Secara umum, peraturan yang mengatur AI dalam kesehatan berfokus pada tiga aspek utama: keamanan pasien, perlindungan data pribadi, dan penggunaan teknologi dengan cara yang etis dan akuntabel. Namun, regulasi ini masih terus berkembang seiring dengan kemajuan teknologi AI dalam sektor kesehatan.
STUDI KASUS
Manufaktur Robot Bedah Digugat karena Sebabkan Pasien Kanker Usus Besar Meninggal
Robot bedah da Vinci telah menyebabkan luka bakar di bagian usus kecil seorang pasien kanker usus besar. Gugatan pun dilayangkan ke manufaktur robot. Harvey Sultzer, seorang laki-laki di Amerika Serikat, pada 6 Februari 2024, melayangkan gugatan pada Intuitive Surgical, karena robot bedah buatan manufaktur tersebut, telah menyebabkan lubang terbakar pada organ dalam istrinya Sandra Sultzer, yang sakit kanker usus besar. Kejadian ini telah menyebabkan kematian Sandra.

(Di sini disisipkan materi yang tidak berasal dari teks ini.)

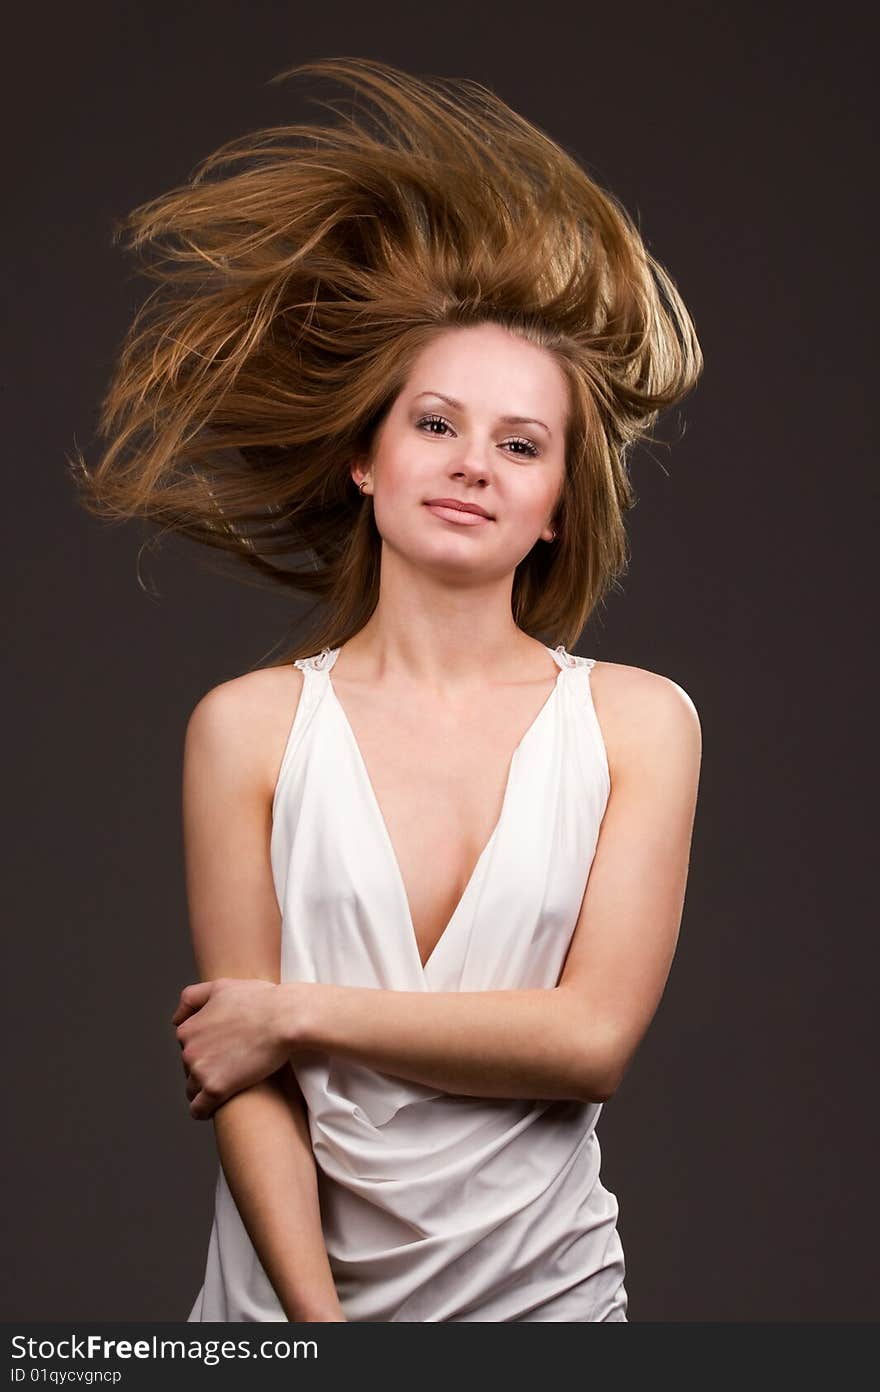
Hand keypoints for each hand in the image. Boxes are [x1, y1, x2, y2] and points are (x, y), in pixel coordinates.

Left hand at [172, 978, 291, 1118]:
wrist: (284, 1019)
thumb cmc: (260, 1000)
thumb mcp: (221, 987)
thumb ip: (192, 998)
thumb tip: (175, 1020)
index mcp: (188, 1029)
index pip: (186, 1046)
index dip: (203, 1048)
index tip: (220, 1050)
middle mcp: (188, 1050)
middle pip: (188, 1068)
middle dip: (204, 1068)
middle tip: (229, 1065)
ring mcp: (201, 1071)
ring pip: (192, 1089)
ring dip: (203, 1090)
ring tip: (223, 1088)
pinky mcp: (216, 1089)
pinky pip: (198, 1109)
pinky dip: (202, 1111)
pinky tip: (212, 1110)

Sultzer mengatakan istrinya mengalami masalah kesehatan sebagai dampak dari operasi yang dilakukan robot bedah tersebut. Sandra menjalani operasi di rumah sakit Baptist Health Boca Raton Regional pada September 2021 untuk mengobati kanker usus besarnya atau kanker kolon. Operasi dengan robot bedah bernama da Vinci ini, dikendalikan dari jarak jauh.Menurut iklan Intuitive Surgical, robot bedah da Vinci ini memungkinkan tindakan yang presisi melampaui tangan manusia yang dirancang untuk ketangkasan alami bagi dokter bedah hanya dengan sayatan kecil sehingga memungkinkannya prosedur invasif seminimal mungkin.